• SELECTED PASSAGE
- Genre: Comedy
- Written by: Peter Robinson; Peter Vincent;
- Starring: Richard Briers; Hannah Gordon;
- Country of origin: United Kingdom
- Original language: English
- No. of series: 1
- No. of episodes: 7

Production
- Producer: Gareth Gwenlan
- Running time: 30 minutes
- Production company: BBC

Original release
- Network: BBC One
- Release: 28 January – 11 March 1982

= Goodbye, Mr Kent =

Goodbye, Mr Kent is a BBC television sitcom, which first aired from 28 January to 11 March 1982. The series starred Richard Briers and Hannah Gordon.

Recently divorced Victoria Jones with young daughter Lucy takes in a boarder to pay the bills. But her boarder, the wayward and slobbish but charming journalist Travis Kent, sponges off her and tries to woo her.

• WHAT THIS EXERCISE ASKS
• 1. Who produced the series, according to the Goodbye, Mr Kent article?
• 2. Continue the Goodbye, Mr Kent article, beginning after its final sentence.

• DATA
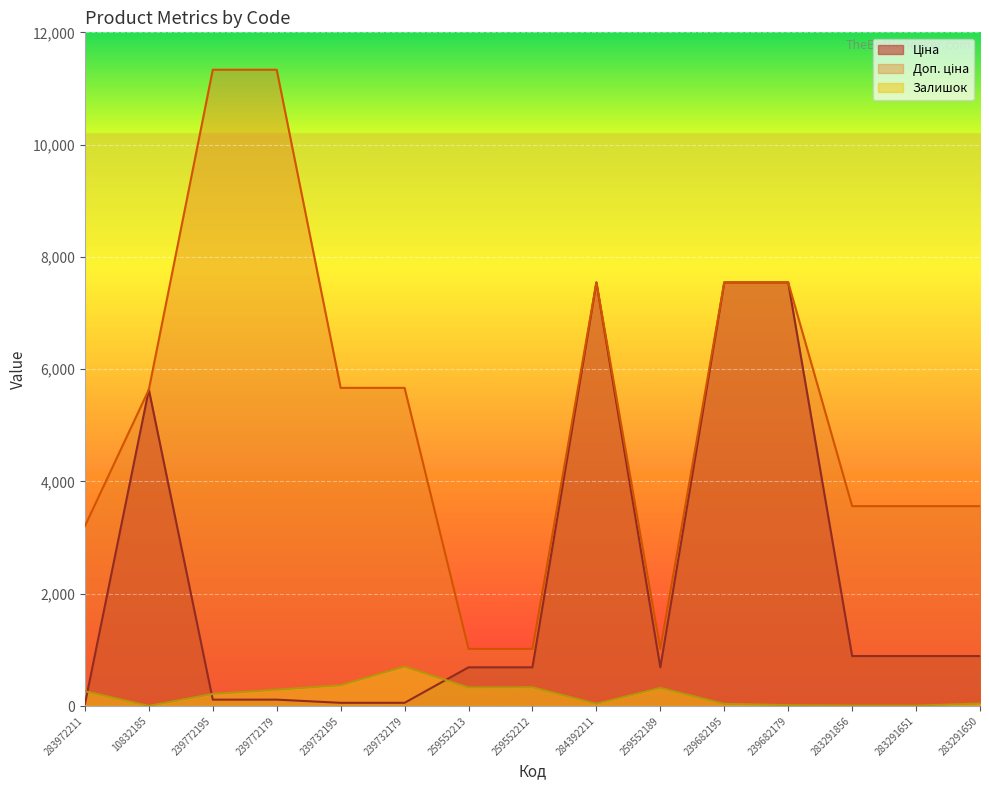

Reading right to left, transcribe all the data shown in this chart.

Ціна: 283291650=889.9	283291651=889.9	283291856=889.9	239682179=7545.9	239682195=7545.9	259552189=689.1	284392211=7545.9	259552212=689.1	259552213=689.1	239732179=56.7	239732195=56.7	239772179=113.3	239772195=113.3	10832185=5636.0	283972211=32.0
Доп. ціна: 283291650=3559.7	283291651=3559.7	283291856=3559.7	239682179=7545.9	239682195=7545.9	259552189=1017.8	284392211=7545.9	259552212=1017.8	259552213=1017.8	239732179=5667.0	239732195=5667.0	239772179=11334.0	239772195=11334.0	10832185=5636.0	283972211=3205.0
Залишок: 283291650=43.0	283291651=6.0	283291856=7.0	239682179=15.0	239682195=38.0	259552189=322.0	284392211=39.0	259552212=333.0	259552213=330.0	239732179=702.0	239732195=370.0	239772179=290.0	239772195=215.0	10832185=1.0	283972211=264.0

• WRITTEN RESPONSES
• 1. Gareth Gwenlan

• 2.
It was produced by Gareth Gwenlan, and written by Peter Robinson and Peter Vincent.

The sitcom was cancelled after one series of seven episodes.

It was remade in West Germany in 1985 as Die Nervensäge and went on for 26 episodes. Peter Vincent and Peter Robinson wrote all of them. Episode 1 to 7 where remakes of the BBC shows, episode 8 to 26 were exclusively written for Germany. Dieter Hallervorden played the main character who was not called Kent but Willi Böck.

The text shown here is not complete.